### TASK TO COMPLETE
Go over the listing below line by line, and return each one holding the string "Example".

┄┄┄┄┄┄┄┄┄┄┄┄┄┄┄┄┄┄┄┄

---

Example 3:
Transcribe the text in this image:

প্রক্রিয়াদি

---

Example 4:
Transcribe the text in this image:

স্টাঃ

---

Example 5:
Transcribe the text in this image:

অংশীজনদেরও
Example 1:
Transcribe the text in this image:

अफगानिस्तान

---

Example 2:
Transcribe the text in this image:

┄┄┄┄┄┄┄┄┄┄┄┄┄┄┄┄┄┄┄┄

### ANSWER AREA
Example 3:
Example 4:
Example 5:
Example 1:
Example 2:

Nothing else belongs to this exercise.